### TASKS:
A: Answer these questions about the E-E-A-T excerpt:
(i) What does E-E-A-T stand for?
(ii) When did Google add the second "E," and what was the original framework called?
(iii) Which metric does the excerpt call related to authoritativeness but separate from it?
B: Can you carry on the E-E-A-T explainer from the point where it stops?

--- DOCUMENT EXCERPT ---

E-E-A-T stands for Experience, Expertise, Authoritativeness, and Trustworthiness — the framework Google uses to evaluate content quality. It is not a ranking factor itself, but a guide for what Google's algorithms try to detect.

Google Search Central documentation on creating helpful, reliable, people-first content

What Is E-E-A-T?

E-E-A-T stands for Experience, Expertise, Authoritativeness, and Trustworthiness. It is the framework Google's human quality raters use to evaluate whether search results are high quality. Google added the second "E" (Experience) in December 2022 — the original framework was E-A-T.

Here is what each letter means:

  • Experience — Have you actually done the thing you are writing about? A hosting review from someone who has used the hosting for 6 months has more experience than someone paraphrasing the features page. First-hand screenshots, personal anecdotes, and real test results demonstrate experience.
  • Expertise — Do you have demonstrable knowledge in the subject? For WordPress tutorials, this means knowing how the software actually works — not just summarizing documentation. Credentials, professional background, and depth of content signal expertise.
  • Authoritativeness — Do other credible sources recognize you? When other websites link to your content, cite you as a source, or mention you as a go-to resource in your niche, you build authoritativeness. Domain Authority is a related (but separate) metric.

--- DATASET EXCERPTS ---

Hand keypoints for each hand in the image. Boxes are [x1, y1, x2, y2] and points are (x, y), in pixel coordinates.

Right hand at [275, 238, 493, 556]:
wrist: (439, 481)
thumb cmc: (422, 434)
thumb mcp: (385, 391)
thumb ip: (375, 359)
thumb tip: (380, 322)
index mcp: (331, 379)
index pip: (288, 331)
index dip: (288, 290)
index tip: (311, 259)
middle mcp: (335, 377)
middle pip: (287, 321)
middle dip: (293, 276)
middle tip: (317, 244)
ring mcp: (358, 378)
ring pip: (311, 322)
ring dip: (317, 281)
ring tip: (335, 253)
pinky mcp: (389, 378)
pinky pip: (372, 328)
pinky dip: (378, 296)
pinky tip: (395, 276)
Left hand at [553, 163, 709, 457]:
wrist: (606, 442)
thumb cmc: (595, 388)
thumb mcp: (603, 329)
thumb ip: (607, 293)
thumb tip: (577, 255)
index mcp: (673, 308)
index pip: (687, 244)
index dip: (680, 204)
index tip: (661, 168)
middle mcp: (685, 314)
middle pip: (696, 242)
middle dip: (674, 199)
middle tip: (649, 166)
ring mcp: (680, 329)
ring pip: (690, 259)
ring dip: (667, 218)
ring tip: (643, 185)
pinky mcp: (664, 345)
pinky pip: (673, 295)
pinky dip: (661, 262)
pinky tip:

---

### ANSWERS TO THE TASKS:
A:
(i) Experience, Expertise, Authoritativeness, and Trustworthiness
(ii) December 2022; E-A-T
(iii) Domain Authority

B:
  • Trustworthiness — Is your site accurate, honest, safe, and transparent? Google considers Trust the most important pillar — without it, the other three are irrelevant. HTTPS (SSL), clear author bios, accurate information, proper disclosures, and a real contact page all signal trustworthiness.

Critical distinction: E-E-A-T is not a direct ranking factor. Google does not have an "E-E-A-T score" in its algorithm. Instead, E-E-A-T is a framework that describes the qualities Google's algorithms are trained to detect through hundreds of on-page and off-page signals. Think of it as a compass, not a checkbox.

E-E-A-T in Practice

For WordPress sites, here is how to demonstrate E-E-A-T:

  • Author boxes — Add an author bio under every post with photo, name, credentials, and links to professional profiles (LinkedIn, Twitter). Plugins like Yoast SEO and Simple Author Box make this easy.
  • About and Contact pages — Show who is behind the site. Include a real name, photo, and way to reach you.
  • Original content — Use your own screenshots, test results, and personal experience. Do not just rewrite what others have written.
  • Sources and citations — Link to official documentation, research, and authoritative sources within your content.
  • Editorial policy — Explain how you test products, your review methodology, and your affiliate disclosure.
  • Keep content updated — Outdated information erodes trust. Review and update articles regularly.

E-E-A-T matters more for YMYL (Your Money or Your Life) topics — health, finance, legal, safety — where wrong information can cause real harm. For WordPress content, hosting reviews and security guides are closest to YMYL territory.

Why It Matters

Google increasingly rewards content from people who have real experience with what they are writing about. In 2026, with AI-generated content flooding the web, E-E-A-T is how Google distinguishes genuine expertise from superficial rewrites. Building E-E-A-T into your WordPress site is the most sustainable long-term SEO strategy — because it aligns what you do with what Google actually wants to rank.